Medical Research Data

Background: Medical research data is often de-identified, and does not fall under HIPAA restrictions. This is not universally true, and it is critical to monitor the data this system is sharing for potential HIPAA violations. This is not meant to imply that the Thebes infrastructure is not usable under HIPAA rules, rather to state that federal regulations will require a much more stringent set of rules on patient identifiable data, and it may never be that this data can be readily shared across enterprises.

However, de-identified research data is already being shared in the scientific community. The largest and best funded effort in this arena is the cancer BioInformatics Grid (caBIG) , sponsored and created by the National Cancer Institute (NCI) in the Unites States. After spending billions of dollars to create the finest collection of bioinformatics data every generated anywhere on the planet, they realized that they had created wonderful data silos that could not be readily spanned. This is not a condemnation of NCI, in fact NCI was the first major international player in the data grid arena, and has contributed an incredible effort to the development of concepts, standards, and development. NCI took a firm policy against re-creating things that existed elsewhere; this policy has elevated existing development while NCI only funded creation of software they needed to connect existing tools together.

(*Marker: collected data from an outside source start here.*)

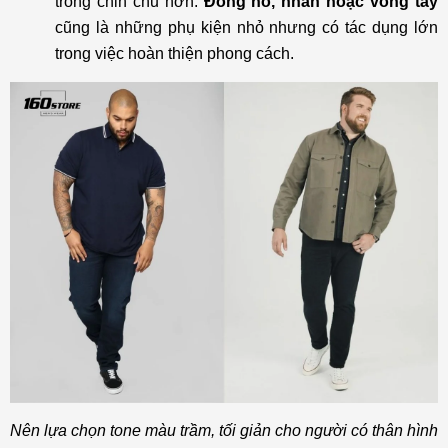
trông chỉn chu hơn.
Đồng hồ, nhẫn hoặc vòng tay
cũng là những phụ kiện nhỏ nhưng có tác dụng lớn
trong việc hoàn thiện phong cách.
Nên lựa chọn tone màu trầm, tối giản cho người có thân hình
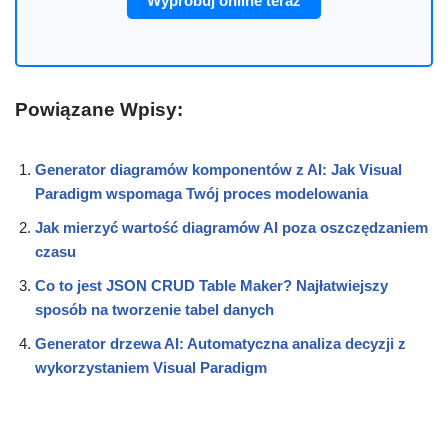
Wypróbuj online teraz
Powiązane Wpisy:
Generator diagramów komponentów z AI: Jak Visual
Paradigm wspomaga Twój proces modelowania
Jak mierzyć wartość diagramów AI poza oszczędzaniem
czasu
Co to jest JSON CRUD Table Maker? Najłatwiejszy
sposób na tworzenie tabel danych
Generator drzewa AI: Automatyczna analiza decyzji z
wykorzystaniem Visual Paradigm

One of the first things NCI did was create an enterprise vocabulary. This model is one that has been referred to elsewhere in this paper. It was realized early on that if every data element in any database connected to the grid was not clearly defined and published, there would never be a way to conduct queries across the disparate databases. Some concurrent efforts in Europe opted to create translation tools to put in front of each database to solve this problem. It seems clear that whenever possible the creation of an enterprise vocabulary is a more efficient way to create a data grid, particularly when working with a clean slate. Translation programs only make sense when working with legacy databases that would prove to be more difficult to replace then translate.

Of course, the NCI Enterprise Vocabulary is open source and freely available. It shows no sign of going anywhere. Those considering creating a medical research data system would be well served to study and potentially expand or adopt their work. No data grid can be sustained for long without an enterprise vocabulary.

In a top-down environment, the creation of a data vocabulary is no more difficult then it would be when creating a single database. In other cases, there may be a lengthy and rather painful process to agree upon this vocabulary. Either way, the results are well worth the effort.

Once the vocabulary is in place, the Thebes infrastructure can be used to ease the complexities involved in the actual sharing of the research data. Resource discovery tools facilitate finding databases. Attribute based access to databases with appropriate policy limitations opens the door to searching of data.

Actors:

Developers: Most of the development efforts are outside the scope of a Thebes use case document, however it should be documented that a Thebes infrastructure combined with an enterprise vocabulary would allow greater ease of development of research databases. Knowing that the tools exist for secure sharing of data, database discovery, and policy creation and enforcement, and that there is a guarantee that any term used to identify a data point will be well understood and widely accepted will allow developers to create rich databases and detailed data discovery mechanisms to service these databases.

Systems administrators: Administrators at each research facility will connect the identity provider to the local identity store, install the various databases, and connect these databases to one or more nearby resource discovery nodes. Each researcher needs custom client software that plugs into the Thebes infrastructure. Authorization to the databases will be accomplished via the Thebes plug-in for both data entry and distributed queries.

Researchers: Whether the researcher is going to enter data or perform queries on local or distributed data, they will use a custom database access client to perform their work. One element of this client will be the Thebes plug-in, allowing the researcher to assert their attributes to gain appropriate access, for example write access to certain local tables, and read access to other local and certain distributed tables. There will be cases where a researcher’s credentials will gain write access to a remote collaborator’s database, using the same sign-on.

Local Management and Senior Staff: In this model, upper management is relieved of any responsibilities for creating data schemas, as the enterprise vocabulary will be an industry-wide creation rather then a local creation. In theory, there will be a process of deciding whether or not to accept the vocabulary, but failure to do so would amount to intellectual disbarment from the domain specific community. Management will continue to be involved in the decision of what to share and who to share with, although even some of those decision may be beyond local control as funding agencies wield their control and researchers demand certain connections be made with peer’s institutions. Some data will have a financial value attached to it, and accounting facilities will be attached to the policy controls, so proper invoicing can take place. This system facilitates the accounting for usage of both resource time and data consumption.